Exercise prompt » Reproduce each of the following rows with "گیگ" replaced by "گیگابایت", leaving all other text unchanged.
..........
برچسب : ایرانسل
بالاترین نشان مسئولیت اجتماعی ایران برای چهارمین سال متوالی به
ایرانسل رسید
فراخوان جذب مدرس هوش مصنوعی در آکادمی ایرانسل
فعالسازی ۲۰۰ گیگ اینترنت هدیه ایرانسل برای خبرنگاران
..........
Answer area »
برچسب : ایرانسل
بالاترین نشان مسئولیت اجتماعی ایران برای چهارمین سال متوالی به
ایرانسل رسید
فراخوان جذب مدرس هوش مصنوعی در آکادمی ایرانسل
فعالسازی ۲۰۰ گیگابایت اینترنت هدیه ایرانسل برای خبرنگاران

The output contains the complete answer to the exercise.